After a win, Rivera acted like he had expected to win all along and the only possible outcome was in fact to win. After a loss, he showed no frustration but simply acknowledged that the other team played better on that particular day.
In this way, Rivera never let his emotions get the best of him. He was a very level-headed pitcher and this certainly helped him in the many pressure situations he was called into.
Fans remember Rivera as a gracious and respectful competitor. He was not a gloater or a show-boater. But was this really all there was to the great pitcher?
The Real Rivera
Mariano had a tougher side. He had to. His numbers speak to an unbelievable confidence in his abilities. He pitched an incredible 141 innings in the postseason and only allowed two home runs the whole time.

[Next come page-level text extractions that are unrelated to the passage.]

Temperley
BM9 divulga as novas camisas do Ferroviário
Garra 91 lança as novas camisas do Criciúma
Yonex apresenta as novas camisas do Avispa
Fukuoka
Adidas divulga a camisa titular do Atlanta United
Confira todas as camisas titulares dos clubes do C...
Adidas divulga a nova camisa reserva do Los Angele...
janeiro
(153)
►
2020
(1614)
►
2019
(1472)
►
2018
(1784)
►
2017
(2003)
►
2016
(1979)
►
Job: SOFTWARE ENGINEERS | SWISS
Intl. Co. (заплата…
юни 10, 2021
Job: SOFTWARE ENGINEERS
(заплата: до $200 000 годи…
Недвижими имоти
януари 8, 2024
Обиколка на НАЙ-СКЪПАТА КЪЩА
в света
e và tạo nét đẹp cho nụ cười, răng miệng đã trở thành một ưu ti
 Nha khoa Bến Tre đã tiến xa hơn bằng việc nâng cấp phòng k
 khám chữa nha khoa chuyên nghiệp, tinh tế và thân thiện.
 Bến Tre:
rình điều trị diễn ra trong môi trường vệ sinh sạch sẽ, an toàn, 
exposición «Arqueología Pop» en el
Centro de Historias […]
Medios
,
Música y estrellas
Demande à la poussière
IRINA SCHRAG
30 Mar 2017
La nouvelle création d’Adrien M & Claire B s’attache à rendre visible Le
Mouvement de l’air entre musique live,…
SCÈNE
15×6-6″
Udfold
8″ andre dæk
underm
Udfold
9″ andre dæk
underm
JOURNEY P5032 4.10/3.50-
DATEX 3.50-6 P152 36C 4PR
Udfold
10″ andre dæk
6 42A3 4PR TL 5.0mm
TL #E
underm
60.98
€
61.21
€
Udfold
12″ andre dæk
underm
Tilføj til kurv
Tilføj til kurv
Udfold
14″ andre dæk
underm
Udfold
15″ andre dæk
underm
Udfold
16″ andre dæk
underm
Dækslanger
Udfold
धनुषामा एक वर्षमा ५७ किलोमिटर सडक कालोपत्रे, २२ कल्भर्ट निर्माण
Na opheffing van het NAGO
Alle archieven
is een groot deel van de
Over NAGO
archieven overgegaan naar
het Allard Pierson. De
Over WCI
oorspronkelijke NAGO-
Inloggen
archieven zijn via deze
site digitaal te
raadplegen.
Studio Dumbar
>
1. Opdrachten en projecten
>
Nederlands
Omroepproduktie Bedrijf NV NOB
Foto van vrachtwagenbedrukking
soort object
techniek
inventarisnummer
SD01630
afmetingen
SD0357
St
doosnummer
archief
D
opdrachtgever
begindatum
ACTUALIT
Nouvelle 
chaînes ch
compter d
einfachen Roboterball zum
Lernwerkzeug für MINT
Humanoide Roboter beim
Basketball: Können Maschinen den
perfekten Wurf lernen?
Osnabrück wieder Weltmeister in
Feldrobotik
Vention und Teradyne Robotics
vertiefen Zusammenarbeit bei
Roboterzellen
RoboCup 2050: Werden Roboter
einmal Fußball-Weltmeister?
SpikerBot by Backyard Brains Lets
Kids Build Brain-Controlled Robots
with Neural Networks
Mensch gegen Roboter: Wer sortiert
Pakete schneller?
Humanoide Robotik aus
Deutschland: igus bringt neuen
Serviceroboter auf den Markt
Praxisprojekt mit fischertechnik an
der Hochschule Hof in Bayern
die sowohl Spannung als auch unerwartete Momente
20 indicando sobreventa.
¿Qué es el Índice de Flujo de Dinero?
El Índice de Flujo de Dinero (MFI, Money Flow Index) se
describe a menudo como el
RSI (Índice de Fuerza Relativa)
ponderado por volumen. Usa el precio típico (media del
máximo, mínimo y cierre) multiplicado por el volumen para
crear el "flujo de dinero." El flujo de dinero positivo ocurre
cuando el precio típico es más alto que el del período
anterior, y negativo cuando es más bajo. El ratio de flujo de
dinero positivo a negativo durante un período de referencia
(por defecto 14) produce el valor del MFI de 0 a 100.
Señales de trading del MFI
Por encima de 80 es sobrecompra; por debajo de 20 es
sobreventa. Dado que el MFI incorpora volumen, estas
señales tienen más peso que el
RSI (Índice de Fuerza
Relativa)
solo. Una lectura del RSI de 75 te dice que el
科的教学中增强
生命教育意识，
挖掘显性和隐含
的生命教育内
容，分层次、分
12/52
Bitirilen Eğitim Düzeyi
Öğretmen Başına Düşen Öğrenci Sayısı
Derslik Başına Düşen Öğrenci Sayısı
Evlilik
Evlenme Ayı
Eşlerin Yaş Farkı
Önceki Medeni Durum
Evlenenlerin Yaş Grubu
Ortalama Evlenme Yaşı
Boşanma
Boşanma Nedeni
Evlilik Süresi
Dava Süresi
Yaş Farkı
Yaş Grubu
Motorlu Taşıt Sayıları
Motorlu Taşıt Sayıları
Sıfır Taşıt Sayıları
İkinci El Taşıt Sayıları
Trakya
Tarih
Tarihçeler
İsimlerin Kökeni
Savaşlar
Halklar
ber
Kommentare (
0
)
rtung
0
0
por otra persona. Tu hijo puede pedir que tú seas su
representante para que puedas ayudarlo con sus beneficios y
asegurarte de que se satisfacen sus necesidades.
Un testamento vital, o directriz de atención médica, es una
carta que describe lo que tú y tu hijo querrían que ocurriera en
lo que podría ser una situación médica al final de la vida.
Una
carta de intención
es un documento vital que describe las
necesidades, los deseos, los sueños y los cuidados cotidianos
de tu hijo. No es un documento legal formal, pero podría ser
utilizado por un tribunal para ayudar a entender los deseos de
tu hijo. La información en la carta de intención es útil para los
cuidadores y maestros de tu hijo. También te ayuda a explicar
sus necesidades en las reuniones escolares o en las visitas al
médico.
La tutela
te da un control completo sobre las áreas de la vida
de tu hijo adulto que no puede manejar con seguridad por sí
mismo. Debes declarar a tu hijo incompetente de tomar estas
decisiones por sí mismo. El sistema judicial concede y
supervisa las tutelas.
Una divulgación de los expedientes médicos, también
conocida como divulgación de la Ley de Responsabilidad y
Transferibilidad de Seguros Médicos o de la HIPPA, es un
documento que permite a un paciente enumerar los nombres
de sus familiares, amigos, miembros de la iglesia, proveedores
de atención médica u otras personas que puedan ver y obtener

The first home run he allowed was against Sandy Alomar Jr., the catcher for the Indians. The Yankees went on to lose that game, the home run being a big reason why. There was talk after that, that Rivera might lose his confidence after a blunder like this. Over the next season, reporters repeatedly asked him about this. They always got the same measured responses.
In a more intimate locker room interview Rivera finally said what he really thought. He wasn’t worried about the home run because in his view, it was he who really made it happen. He threw a mid 90s fastball over the outside corner of the plate and Alomar Jr. merely stuck his bat out there and made contact. In fact, the ball barely went over the right field fence. Paul O’Neal almost caught it before it fell into the first row.
So no, Rivera was no worried.
Rivera’s Mental Capability
Any pitcher can tell you that pitching is very much a mental game. Sure, you have to have the right stuff and be able to put the ball where you want it. But keeping your composure on the mound is the most important thing. The game revolves around the pitcher. Every play begins with him. If he lets his mistakes get in his head, he is lost and so is the team.
Rivera was the master of not letting anything get to him. He was so good at this that he convinced himself that Alomar Jr.’s homerun was actually his own accomplishment. He really gave his opponents no credit. While Rivera may not have been totally correct in his assumptions, his way of thinking produced a supreme confidence that helped him win games and propelled him to be the best playoff pitcher of all time.
Rivera has done something really special by entering the Hall Of Fame as he has done, not a single voter voting against him. It may be a long time before we see someone as good again. The kind of dominance that Rivera had only comes around once in a while.